- Job -
If a record holds a picture, leave the picture out and copy everything else exactly.

- Task inputs -
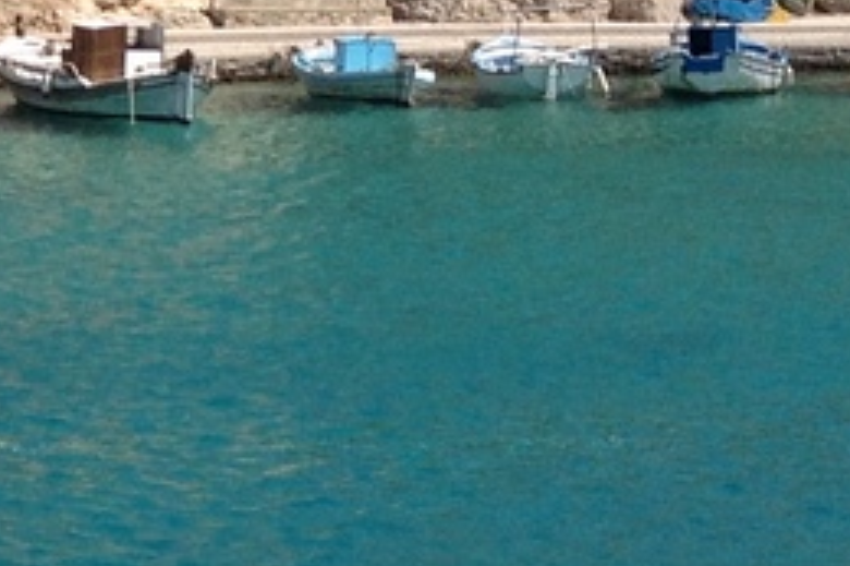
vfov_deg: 6.1
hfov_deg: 8.6
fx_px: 5285
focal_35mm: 224
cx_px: -935
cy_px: -186
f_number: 2.4
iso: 50
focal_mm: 4.28
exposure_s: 1/2123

- Task output -
vfov_deg: 6.1
hfov_deg: 8.6
fx_px: 5285
focal_35mm: 224
cx_px: -935
cy_px: -186
f_number: 2.4
iso: 50
focal_mm: 4.28
exposure_s: 1/2123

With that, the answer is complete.